After more than 400 years, six Native American tribes have finally gotten federal recognition.
It opens doors for countless funding opportunities, but maybe most of all, it creates the possibility of writing a more accurate version of this country’s history.
In every Congress, for the last 18 years, a bill’s been introduced to federally recognize a half-dozen Virginia tribes. They trace their ancestry in this land back more than 10,000 years. But in every Congress, the bill has died.
And then, earlier this year, Virginia’s senior senator, Mark Warner, stood on the floor of the Senate. “Occasionally we get things right,” said Warner. “And boy oh boy this is a day where we get things right on a civil rights basis, on a moral basis, on a fairness basis.”
Seated above Warner, in the balcony of the Senate, were the chiefs of the Chickahominy, the Eastern Chickahominy, the Upper Mattaponi, the Rappahanock, the Nansemond, and the Monacan Indian Nation — six tribes that helped the first European immigrants survive.
Karenne Wood is the director of Virginia Indian Programs at the Virginia Humanities.
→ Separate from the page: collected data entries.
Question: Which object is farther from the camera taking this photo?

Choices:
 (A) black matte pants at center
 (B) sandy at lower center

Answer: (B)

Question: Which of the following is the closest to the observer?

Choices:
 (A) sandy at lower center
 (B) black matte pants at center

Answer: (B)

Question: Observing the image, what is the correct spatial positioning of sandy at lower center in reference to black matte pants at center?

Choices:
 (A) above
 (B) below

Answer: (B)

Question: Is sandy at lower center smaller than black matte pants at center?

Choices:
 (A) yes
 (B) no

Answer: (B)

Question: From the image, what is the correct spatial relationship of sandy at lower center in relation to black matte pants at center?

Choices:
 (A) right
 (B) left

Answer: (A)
She’s also a Monacan from central Virginia. “We’ve been presented as obstacles to civilization, which is sad and offensive and exclusionary,” says Wood. “And now we’re getting to a point where native perspectives are welcomed in telling of story and that’s exciting. I felt my ancestors were never asked to speak. I’m one of the first people in this generation who’s being included.”
That corruption of history is part of why it took 400 years for these tribes to gain federal recognition. After the Civil War, as courthouses burned across the south, Indian records were destroyed. Records that the government requires for tribes to receive federal recognition. What’s more, Virginia white supremacists passed the Racial Integrity Act in 1924, which eliminated “Indian” as a race in the US Census, labeling them as “colored” instead. Again, stripping them of any chance at federal recognition.
“Many of them left the state so that they could marry as Indian, or wouldn’t be drafted into colored regiments,” says Wood. “It was a really pejorative time when our people felt very persecuted by their neighbors and by the state. And so they — we say we hunkered down, that’s the term we use, and we withdrew to ourselves, and maybe that’s what saved us from assimilating into the general population.”
There are 566 federally recognized tribes in the U.S. That recognition gives them access to funding through the Department of the Interior. The funding is competitive and tribes have to apply and make a case for it, but it beats relying on bake sales and pow-wows to support their tribal centers, many of which are in rural areas.
“Initially what we would like to do with any funds that we can get from the federal government is to update and upgrade our tribal facility and the electronics in the building, just so that we can begin to process and apply for moneys to provide healthcare and educational grants to our citizens,” says Frank Adams, the chief of the Upper Mattaponi.
Monacan Chief Dean Branham says he’s working with the Smithsonian’s National Museum of the American Indian in Washington D.C. to identify ancestral remains and artifacts to reunite them with the tribe. But, he says, the deep and painful irony of seeking recognition from a government that tried to eliminate you, hasn’t escaped him.
“To me, it’s kind of owed to us, for them to finally say, hey, you people have been here all these years and I’ll never know why it took so long, I don’t think anyone will, but they did the right thing and I think justice was done by doing what they did and recognizing us, which it should’ve been done a long time ago, it shouldn’t have took 18 years,” says Branham.
Back on the Senate floor, Senator Warner thanked the tribes for their patience and perseverance. And the bill, passed unanimously. But it had one more hurdle, says Wood.
“The Republican Congress had passed our bill, but that it was now in Trump’s hands to decide whether to sign it,” says Wood. “So all of the future to the people that I love were actually in the hands of a man who hasn’t been very friendly to Indians, and he signed the legislation.”
“What was your reaction?” I asked.
“He did something right,” says Wood. “Honestly that was it.”